SELECT COUNT(*) FROM (
  ...
) t
WHERE t.date >= '20220101' AND t.date <= '20221231'

Note the ... here: this isn't actually a query, it's a query template and we're going to substitute the two different QueryTable definitions in and compare the performance.

3. Assemble the test SQL

I tend to do the SQL editing in Notepad++ which is available on the Windows Desktop and marginally more helpful that trying to do directly in the SQL Management Studio.

The basic structure we want is (using the example above):

SET STATISTICS TIME ON;
SET STATISTICS IO ON;


PRINT('New query')

SELECT COUNT(*) FROM (
  -- Copy new QueryTable SQL here
) t
WHERE t.date >= '20220101' AND t.date <= '20221231'


PRINT('Original query')

SELECT COUNT(*) FROM (
  -- Copy original QueryTable SQL here
) t
WHERE t.date >= '20220101' AND t.date <= '20221231'

That is, we want two copies of our test query with the different table definitions substituted into each. The PRINT calls will appear in the messages console along with the query stats and they make it easier to see which set of stats belong to which query.
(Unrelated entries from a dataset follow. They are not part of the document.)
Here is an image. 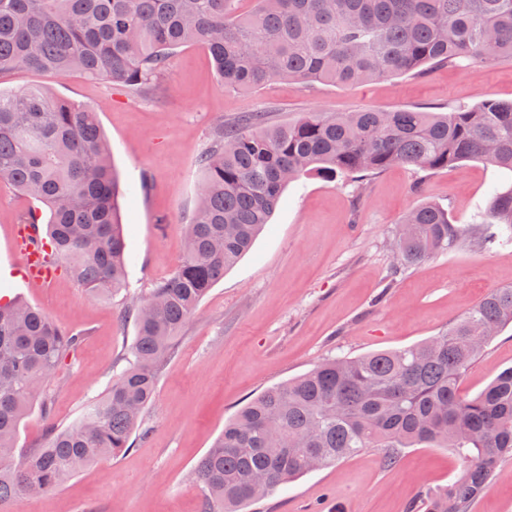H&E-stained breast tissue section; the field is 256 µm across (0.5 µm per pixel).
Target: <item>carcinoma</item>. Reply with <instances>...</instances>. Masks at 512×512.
I'll use <instances>...</instances> for the list:
<instances>
[{"mask_svg": "<svg viewBox=\"0 0 512 512\" xmlns=\"http://www.w3.org/2000/svg\"><path fill=\"white\" fill-rule=\"evenodd\" d=\"M0 0V76L78 71L141 90L179 48L211 55L224 87L274 82L360 84L467 60L512 57V0ZM476 160L512 172V103L485 99L451 112L363 108L312 112L272 124L244 112L214 131L198 165L202 187L180 265L153 285L133 316L131 358L106 392L46 445L14 457L20 424L80 337L15 295L0 303V512L59 489L84 467L147 435L158 368L209 290L270 223L288 184L314 174L362 182L403 165L434 172ZM0 180L49 209L50 256L90 294L126 285L120 185L92 109L33 86L0 91ZM401 260L418 264L459 245L461 229L430 202L401 220ZM478 243L512 242V186L494 190ZM512 324V287L490 291L448 329L421 343L333 357L244 404L194 466L201 512H239L293 478L384 449L449 448L460 473L429 491L423 512H470L500 461L512 456V368L473 396L469 367Z\"/></svg>", "mask_w": 512, "mask_h": 512, "instance_id": "obj_1", "label": "carcinoma"}]
</instances>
4. Run the test SQL and evaluate the results

Open up SQL Server Management Studio, paste in the test SQL and hit Execute. Wait for it to complete. There's a Messages tab next to the Results tab underneath the SQL console, that will contain the query statistics.

The things we're really interested in are the elapsed and CPU execution times:

 SQL Server Execution Times:
   CPU time = 100 ms,  elapsed time = 200 ms.
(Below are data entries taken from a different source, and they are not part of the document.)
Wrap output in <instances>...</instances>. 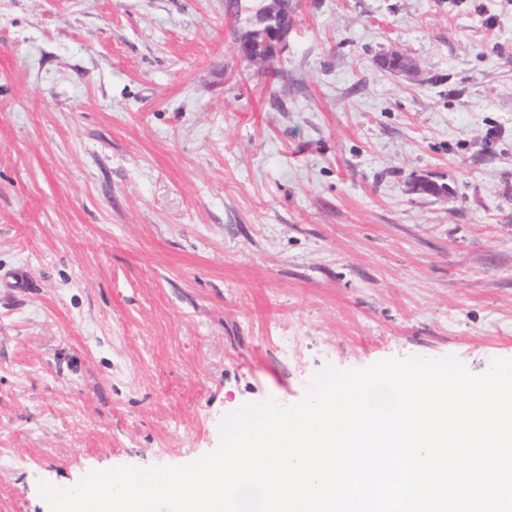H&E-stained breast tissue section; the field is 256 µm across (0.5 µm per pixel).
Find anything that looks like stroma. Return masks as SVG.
Instances as JSON below:
<instances>
[{
	"mask_svg": "<svg viewBox=\"0 0 512 512\" xmlns=\"http://www.w3.org/2000/svg\"><path fill=\"white\" fill-rule=\"evenodd\" d=\"M293 2L270 71L225 0H0V512L328 364L512 359V0Z\"/></svg>",
	"mask_w": 512,
	"mask_h": 512,
	"instance_id": "obj_1",
	"label": "stroma"
}]
</instances>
If the new query is taking much longer, or using much more CPU, then that may be a problem.

Note that query performance will be affected by the state of various caches such that running it twice may give different results. As a balance between tying up too much of our production resource running performance tests and getting misleading results we run the new query before running the old query. This should give any warm cache advantage to the old query which should guard against us thinking the new query performs better than it actually does.

In case of uncertainty (and assuming the queries aren't too expensive) you can run them multiple times to get a better comparison.

Similarly, the elapsed time (as opposed to CPU time) will be affected by what else the server happens to be doing at the time. Again, running the test a few times will allow you to see what the variance in elapsed time looks like.